TASK OBJECTIVE
Reproduce the lines of each entry below verbatim, preserving their order and line breaks.

SUPPLIED DATA
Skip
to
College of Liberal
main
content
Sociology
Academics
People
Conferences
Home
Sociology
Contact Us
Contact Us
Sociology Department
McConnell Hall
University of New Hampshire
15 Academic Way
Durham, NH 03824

SOLUTION FOR THIS TASK
Skip
to
College of Liberal
main
content
Sociology
Academics
People
Conferences
Home
Sociology
Contact Us
Contact Us
Sociology Department
McConnell Hall
University of New Hampshire
15 Academic Way
Durham, NH 03824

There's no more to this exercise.